--- START OF Selected excerpt ---

The biggest issue here is the range of possible inputs. In C, shifts with a count larger than the type width are Undefined Behaviour. However, it looks like len
can meaningfully range from 0 to the type width. e.g. 33 different lengths for uint32_t. With pos=0, we get masks from 0 to 0xFFFFFFFF. (I'm just going to assume 32-bit in English and asm for clarity, but use generic C++).
If we can exclude either end of that range as possible inputs, then there are only 32 possible lengths, and we can use a left or right shift as a building block. (Use an assert()
to verify the input range in debug builds.)
I put several versions (from other answers) of the function
on the Godbolt compiler explorer with some macros to compile them with constant len, constant pos, or both inputs variable. Some do better than others. KIIV's looks good for the range it's valid for (len=0..31, pos=0..31).
This version works for len=1..32, and pos=0..31. It generates slightly worse x86-64 asm than KIIV's, so use KIIV's if it works without extra checks.
// right-shift a register of all-ones, then shift it into position.
// works for len=1..32 and pos=0..31
template <class T>
constexpr T make_mask_PJC(std::size_t pos, std::size_t len)

--- END OF Selected excerpt ---
--- START OF Data excerpts ---

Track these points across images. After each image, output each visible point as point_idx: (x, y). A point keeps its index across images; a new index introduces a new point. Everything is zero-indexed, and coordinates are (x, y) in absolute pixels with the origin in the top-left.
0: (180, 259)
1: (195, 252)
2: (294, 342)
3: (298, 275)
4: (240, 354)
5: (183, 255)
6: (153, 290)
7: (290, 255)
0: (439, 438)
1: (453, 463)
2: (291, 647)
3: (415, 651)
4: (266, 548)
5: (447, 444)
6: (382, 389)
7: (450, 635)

--- END OF Data excerpts ---

(Task instructions)
a. Transcribe the bit-mask answer from "to verify the" to "without extra checks.".
b. Answer these questions from the bit-mask answer:
(i) How many different lengths can len take for uint32_t?
(ii) On what tool were several versions of the function put?
(iii) For which values of len and pos does KIIV's version work?
The data has nothing to do with the bit-mask answer.

(Answers provided)
a.
to verify the input range in debug builds.)
I put several versions (from other answers) of the function
on the Godbolt compiler explorer with some macros to compile them with constant len, constant pos, or both inputs variable. Some do better than others. KIIV's looks good for the range it's valid for (len=0..31, pos=0..31).
This version works for len=1..32, and pos=0..31. It generates slightly worse x86-64 asm than KIIV's, so use KIIV's if it works without extra checks.

b.
(i) 33
(ii) The Godbolt compiler explorer
(iii) len=0..31 and pos=0..31